# [Aim of the exercise]
Report how many lines in the rows below contain the word "werden". Give only the number.

# [Entries provided]
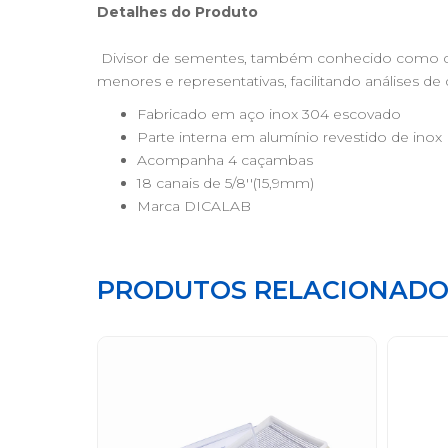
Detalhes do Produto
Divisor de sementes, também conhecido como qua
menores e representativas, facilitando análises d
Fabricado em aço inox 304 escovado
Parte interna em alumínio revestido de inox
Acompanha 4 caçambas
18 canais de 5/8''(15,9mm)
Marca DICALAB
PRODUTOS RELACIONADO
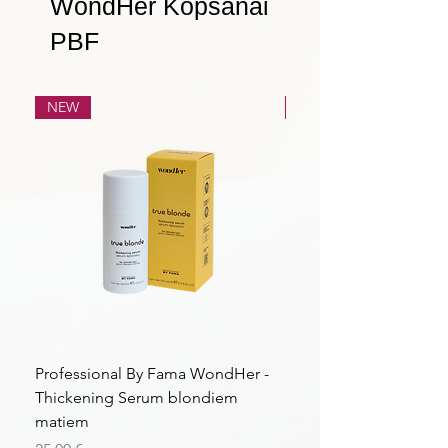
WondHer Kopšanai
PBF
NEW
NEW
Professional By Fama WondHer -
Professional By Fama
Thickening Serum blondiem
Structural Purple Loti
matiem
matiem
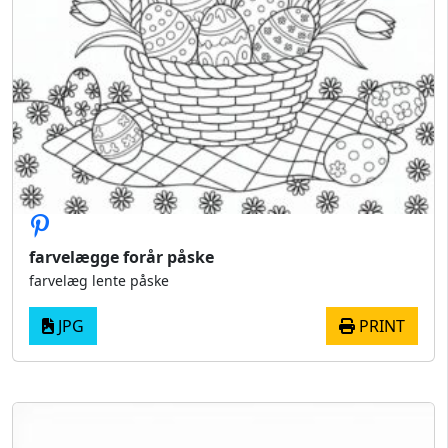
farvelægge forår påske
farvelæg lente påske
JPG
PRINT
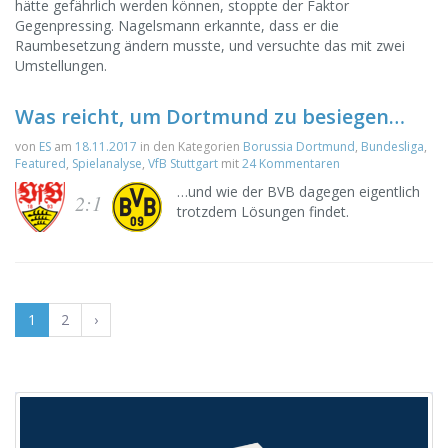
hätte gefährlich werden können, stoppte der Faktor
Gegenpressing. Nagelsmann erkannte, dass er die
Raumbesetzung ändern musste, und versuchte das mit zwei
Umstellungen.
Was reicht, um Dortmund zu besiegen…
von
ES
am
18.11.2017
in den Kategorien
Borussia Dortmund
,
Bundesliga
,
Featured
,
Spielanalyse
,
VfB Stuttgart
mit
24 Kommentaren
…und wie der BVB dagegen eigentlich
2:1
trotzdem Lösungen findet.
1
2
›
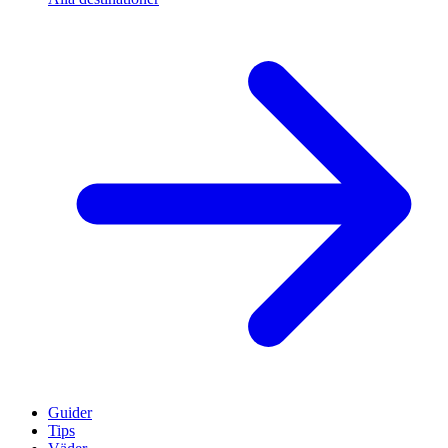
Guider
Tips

* * *

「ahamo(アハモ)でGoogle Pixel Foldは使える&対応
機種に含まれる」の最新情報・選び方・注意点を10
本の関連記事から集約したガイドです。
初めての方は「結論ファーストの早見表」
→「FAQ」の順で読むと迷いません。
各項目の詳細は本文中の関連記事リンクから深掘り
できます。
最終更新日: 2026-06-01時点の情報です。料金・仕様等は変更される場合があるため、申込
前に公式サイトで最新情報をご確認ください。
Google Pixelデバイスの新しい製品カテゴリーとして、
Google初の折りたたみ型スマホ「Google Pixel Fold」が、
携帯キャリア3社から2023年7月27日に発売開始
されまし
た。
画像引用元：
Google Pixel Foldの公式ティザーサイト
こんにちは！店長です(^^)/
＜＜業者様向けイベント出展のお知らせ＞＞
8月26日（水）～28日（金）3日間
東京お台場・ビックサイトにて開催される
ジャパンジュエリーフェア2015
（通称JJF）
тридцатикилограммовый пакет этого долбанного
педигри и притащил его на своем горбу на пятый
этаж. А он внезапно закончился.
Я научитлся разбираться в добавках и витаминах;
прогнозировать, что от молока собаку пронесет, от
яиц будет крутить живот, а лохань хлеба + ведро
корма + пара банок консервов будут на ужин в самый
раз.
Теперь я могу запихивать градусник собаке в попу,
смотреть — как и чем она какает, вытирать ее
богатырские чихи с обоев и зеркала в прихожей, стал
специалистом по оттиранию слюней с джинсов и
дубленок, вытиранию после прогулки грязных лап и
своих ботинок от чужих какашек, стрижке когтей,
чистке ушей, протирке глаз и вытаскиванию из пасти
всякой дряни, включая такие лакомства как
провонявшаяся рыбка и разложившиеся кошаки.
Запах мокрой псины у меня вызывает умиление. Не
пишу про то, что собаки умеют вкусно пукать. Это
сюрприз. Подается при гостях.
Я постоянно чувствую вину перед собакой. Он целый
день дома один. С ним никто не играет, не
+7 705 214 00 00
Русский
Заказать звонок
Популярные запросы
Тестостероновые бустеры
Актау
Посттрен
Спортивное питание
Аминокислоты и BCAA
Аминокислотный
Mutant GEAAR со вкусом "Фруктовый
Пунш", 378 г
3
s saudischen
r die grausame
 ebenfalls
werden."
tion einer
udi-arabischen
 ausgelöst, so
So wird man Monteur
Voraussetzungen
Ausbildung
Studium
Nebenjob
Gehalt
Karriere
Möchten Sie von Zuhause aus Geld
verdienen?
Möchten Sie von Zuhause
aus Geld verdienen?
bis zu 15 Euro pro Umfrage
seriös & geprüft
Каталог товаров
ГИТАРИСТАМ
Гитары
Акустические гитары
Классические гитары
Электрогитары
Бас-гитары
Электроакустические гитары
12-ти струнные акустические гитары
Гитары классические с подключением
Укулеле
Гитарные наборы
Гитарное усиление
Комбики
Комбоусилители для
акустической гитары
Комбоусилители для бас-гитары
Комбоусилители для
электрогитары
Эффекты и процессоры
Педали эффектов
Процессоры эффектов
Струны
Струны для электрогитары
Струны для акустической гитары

# [Result of this task]
2